Только что комиссованный генерал Брэдфорд Тэйлор прибыл в Англию в начале декабря. Волосы его серебрились сединой, и он как будто похудел. Но морщины только придавали значимости его красивому лицу. Он обнял Майру с пылом, которого давно уже не было в их отношениях.
– Господи, прелесть моя, на тебе отдыхает усталый глаз, – сказал он ей. – И ты великолепна, как всегда. Ты как волшебница, которую не может затронуть возраст или смерть.
Майра рассмеялась:
– Я была бы рада, если бы это было правдой. Но я-то хорошо чувствую бремя прожитых лет. Впрочем, ты и сам недурно выглядишь, Брэд. Ну, как твое путешествие?
– Оно показалось мне нескончаемым. Думал, что взбешусь от скуки. Большую часть времени я проводил в радиорубке корабля, слушая сводки военных действий. Боже! Там все казалось беспросветным и мрачным. Следует отдать должное кайзеру – он блестящий тактик. Когда немцы победным маршем проследовали через Бельгию и Люксембург, отрезав Мец, не вызывало сомнения, что они оккупируют порты на Ла-Манше и отрежут Великобританию от союзников. Почему они отступили, нанеся французам столь страшное поражение на Марне, для меня остается тайной. Возможно, такова Божья воля. Во всяком случае, это дало и британцам, и французам передышку, в которой они так нуждались, чтобы снова собраться с силами. Мы остановили врага у Льежа, потом у Монса и в конце концов смогли удержать их при Вердене, Реймсе, Суассоне и Ипре. – Лицо его посерьезнело: – Что слышно о Патрике?
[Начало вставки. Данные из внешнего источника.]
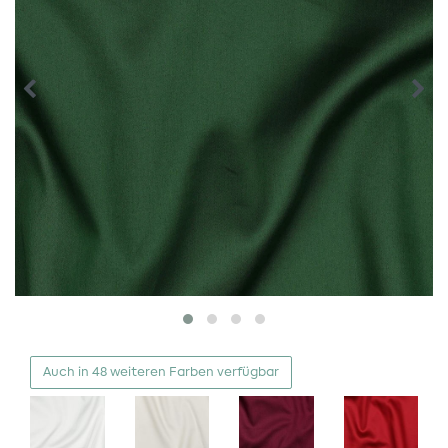
Auch in 48 weiteren Farben verfügbar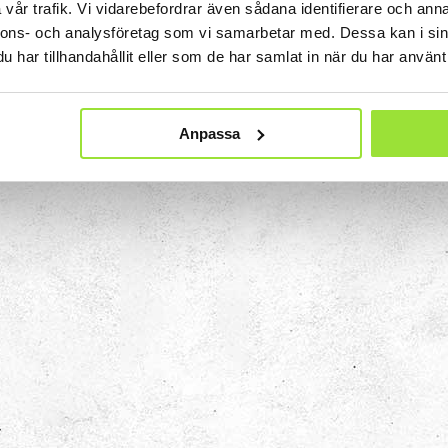
sinnes
CellSkapt
vår trafik. Vi vidarebefordrar även sådana identifierare och anna
nnons- och analysföretag som vi samarbetar med. Dessa kan i sin
 Tits?
har tillhandahållit eller som de har samlat in när du har använt 
in kropp för att
Spring ditt snabbaste o
 dina sinnen.
ta reda på hur mycket
 Mörkertunneln?
man egentligen fiser
under en dag.
Anpassa
ons­galleriet
ilder och tokiga
ad ser ögat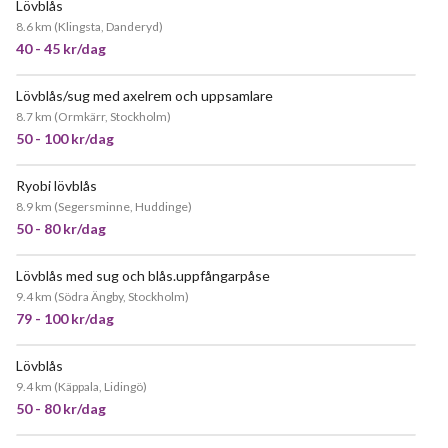
Lövblås
JÄTTEPOPULÄR
8.6 km
(
Klingsta, Danderyd
)
40 - 45 kr/dag
Lövblås/sug med axelrem och uppsamlare
8.7 km
(
Ormkärr, Stockholm
)
50 - 100 kr/dag
Ryobi lövblås
POPULÄR
8.9 km
(
Segersminne, Huddinge
)
50 - 80 kr/dag
Lövblås med sug och blås.uppfångarpåse
9.4 km
(
Södra Ängby, Stockholm
)
79 - 100 kr/dag
Lövblås
POPULÄR
9.4 km
(
Käppala, Lidingö
)
50 - 80 kr/dag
– Он был ранен, и его наградили орденом за мужество в битве при Ипре. Но ты, конечно, не мог об этом знать.
Лицо его стало пепельно-серым, и она заметила, как сигарета дрожала в его руке, когда он раскуривал ее.
– Господи! И сильно ранен?
– Не волнуйся. Его последнее письмо из госпиталя было намного бодрее: он надеялся через неделю-другую снова надеть военную форму. Хочешь выпить, Брэд?